Washington – White House press secretary Karin Jean-Pierre tried to put an end to any questions about whether recent objects detected in the nation’s airspace are related to aliens, saying Monday that there is “no indication” of extraterrestrial activity linked to several high-altitude objects. beaten in nine days.

“I just want to make sure we address this from the White House. I know there have been questions and concerns about this, but again, there is no sign of aliens or extraterrestrial activity in these recent eliminations,” Jean-Pierre told reporters as she opened a White House press briefing. “Wanted to make sure the American people know that, all of you know that, and it’s important for us to say that from here.”

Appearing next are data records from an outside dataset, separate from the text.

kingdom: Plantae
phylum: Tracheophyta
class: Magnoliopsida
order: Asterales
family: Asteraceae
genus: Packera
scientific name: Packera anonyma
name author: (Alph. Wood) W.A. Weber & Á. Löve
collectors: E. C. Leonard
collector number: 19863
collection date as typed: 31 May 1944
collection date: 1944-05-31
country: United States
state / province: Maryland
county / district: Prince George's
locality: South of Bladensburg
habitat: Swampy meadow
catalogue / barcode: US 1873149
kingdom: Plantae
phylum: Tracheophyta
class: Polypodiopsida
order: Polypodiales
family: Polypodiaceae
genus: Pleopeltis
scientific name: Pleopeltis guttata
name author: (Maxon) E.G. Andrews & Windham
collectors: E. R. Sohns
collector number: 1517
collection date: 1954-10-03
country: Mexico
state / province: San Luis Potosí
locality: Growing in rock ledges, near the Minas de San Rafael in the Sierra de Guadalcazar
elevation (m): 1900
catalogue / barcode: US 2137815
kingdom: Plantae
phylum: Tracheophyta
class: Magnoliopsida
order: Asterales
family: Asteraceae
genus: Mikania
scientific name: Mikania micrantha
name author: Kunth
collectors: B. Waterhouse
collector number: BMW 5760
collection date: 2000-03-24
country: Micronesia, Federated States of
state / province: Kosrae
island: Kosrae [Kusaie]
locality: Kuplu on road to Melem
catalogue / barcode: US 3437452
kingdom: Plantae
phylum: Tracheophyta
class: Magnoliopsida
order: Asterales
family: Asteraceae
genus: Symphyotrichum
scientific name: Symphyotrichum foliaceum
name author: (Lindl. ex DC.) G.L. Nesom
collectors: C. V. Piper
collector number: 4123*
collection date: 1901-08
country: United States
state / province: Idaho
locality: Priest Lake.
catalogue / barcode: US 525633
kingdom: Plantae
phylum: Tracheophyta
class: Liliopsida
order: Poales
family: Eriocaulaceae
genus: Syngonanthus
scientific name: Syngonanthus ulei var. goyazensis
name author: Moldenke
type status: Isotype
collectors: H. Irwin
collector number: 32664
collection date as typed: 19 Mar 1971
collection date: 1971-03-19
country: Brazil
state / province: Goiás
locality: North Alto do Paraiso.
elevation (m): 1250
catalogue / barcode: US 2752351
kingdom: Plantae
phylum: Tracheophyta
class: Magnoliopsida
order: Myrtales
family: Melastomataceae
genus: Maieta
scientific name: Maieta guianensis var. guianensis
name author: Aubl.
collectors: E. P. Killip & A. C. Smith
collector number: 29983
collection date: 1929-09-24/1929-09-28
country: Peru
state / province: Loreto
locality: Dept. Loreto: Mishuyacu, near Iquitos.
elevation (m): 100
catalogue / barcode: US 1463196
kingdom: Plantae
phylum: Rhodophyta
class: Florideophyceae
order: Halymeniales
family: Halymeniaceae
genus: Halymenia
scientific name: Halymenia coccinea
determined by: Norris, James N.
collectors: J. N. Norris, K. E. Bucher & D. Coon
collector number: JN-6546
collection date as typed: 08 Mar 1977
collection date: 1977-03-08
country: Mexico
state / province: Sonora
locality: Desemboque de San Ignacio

Jean-Pierre’s assurances that aliens are not behind the unusual activity in the skies came a day after US Air Force Gen. Glenn VanHerk, who heads the US Northern Command and the North American Aerospace Defense Command, was asked if the authorities ruled out the possibility of the presence of aliens.

“I’m not ruling anything out at this point,” he told reporters during a briefing on Sunday. “We are continuing to evaluate.”

Melissa Dalton, assistant secretary of defense for national defense and hemispheric affairs, said Sunday that authorities are “working hard to understand the nature of these unidentified objects,” particularly if they were for surveillance and what their capabilities are.

The nation’s eyes turned upward after three high-altitude objects detected over Alaska, Canada and Michigan were shot down by military fighter jets in as many days. The trio of incidents, all from Friday, came after the U.S. Air Force knocked down a Chinese observation balloon off the coast of South Carolina on February 4.

The Chinese airship entered US airspace for the first time earlier that week and crossed the country, flying over or near military installations in Montana, Wyoming, Nebraska and Missouri before it was shot down. The Navy is leading efforts to collect the wreckage and retrieve the balloon’s payload, and rescue operations resumed Monday after being suspended by rough water.

In addition to the observation balloon, the US shot down an object over Alaska on Friday and, working with Canadian officials, an unidentified object over the Yukon on Saturday. Beaten by the American military other high altitude object, flying at about 20,000 feet over the Great Lakes region on Sunday,

An assessment published last month of reports of what the government calls “unidentified aerial phenomena” says there have been 366 additional reports of sightings since 2004. 163 were “balloon-like objects”.